> [Written tasks]
**1.** List the input arguments declared in the header line of the fixpt function in the fixed-point iteration post.
**2.** Carry on the fixed-point iteration post from the point where it stops.

I am having trouble on my code where I made the code in function [input] = f(output) doesn't give me the expected answer but a normal script do.
function [k,p,err,P] = fixpt(g,po,tol,maxi)
% g is the function input as function handle
% po is the first guess
% tol is the tolerance
% maxi is the maximum iteration
% K is the number of iteration
% p is the sequence {pn}
% error is the absolute error
P(1) = po
for k = 2:maxi
P(k) = g(P(k-1));
err = abs(P(k) - P(k-1));
relerr = (err/abs(P(k)));
p = P(k);
if abs(err)<tol || abs(relerr)<tol
return
end
end
if k == maxi
fprintf('Iteration exceed maximum.')
end
end
If I do run it:
fixpt(@(x) sin(x)-1,-1,0.001,100)
It doesn't give me the the answer I expected whereas:
g = @(x) sin(x)-1
maxi = 100
tol = 0.00001
po = -1
P(1) = po
for k = 2:maxi
P(k) = g(P(k-1));
err = abs(P(k) - P(k-1));
relerr = (err/abs(P(k)));
p = P(k);
if abs(err)<tol || abs(relerr)<tol
return
end
end
if k == maxi
fprintf('Iteration exceed maximum.')

> [Dataset rows]
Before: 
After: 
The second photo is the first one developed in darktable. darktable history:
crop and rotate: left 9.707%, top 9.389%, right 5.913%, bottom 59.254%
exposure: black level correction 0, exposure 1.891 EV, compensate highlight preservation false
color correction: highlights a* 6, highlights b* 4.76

> [Exercise results]
**1.** g, po, tol, maxi

**2.**
end
This does.
Im using R2021a. Thank you.
Risposta accettata
Works for me.
[k,p,err,P] = fixpt(@(x) sin(x)-1,-1,0.00001,100)
function [k,p,err,P] = fixpt(g,po,tol,maxi)
% g is the function input as function handle
% po is the first guess
% tol is the tolerance
% maxi is the maximum iteration
% K is the number of iteration
% p is the sequence {pn}
% error is the absolute error
P(1) = po;
for k = 2:maxi
P(k) = g(P(k-1));
err = abs(P(k) - P(k-1));
relerr = (err/abs(P(k)));
p = P(k);
if abs(err)<tol || abs(relerr)<tol
return
end
end
if k == maxi
fprintf('Iteration exceed maximum.')
end
end
Più risposte (1)
Davide Masiello
il 6 Ott 2022
Modificato: Davide Masiello
il 6 Ott 2022
The value of for tol differs of two orders of magnitude in the examples you gave (i.e., you used 0.001 in the function call, 0.00001 in the functionless script).
[k,p,err,P] = fixpt(@(x) sin(x)-1,-1,0.00001,100)
function [k,p,err,P] = fixpt(g,po,tol,maxi)
% g is the function input as function handle
% po is the first guess
% tol is the tolerance
% maxi is the maximum iteration
% K is the number of iteration
% p is the sequence {pn}
% error is the absolute error
P(1) = po
for k = 2:maxi
P(k) = g(P(k-1));
err = abs(P(k) - P(k-1));
relerr = (err/abs(P(k)));
p = P(k);
if abs(err)<tol || abs(relerr)<tol
return
end
end
if k == maxi
fprintf('Iteration exceed maximum.')
end
end
Is this correct?
3 Commenti
Kenichi
il 6 Ott 2022
Davide Masiello
il 6 Ott 2022
If you copy-paste the code above in a new script, does it work?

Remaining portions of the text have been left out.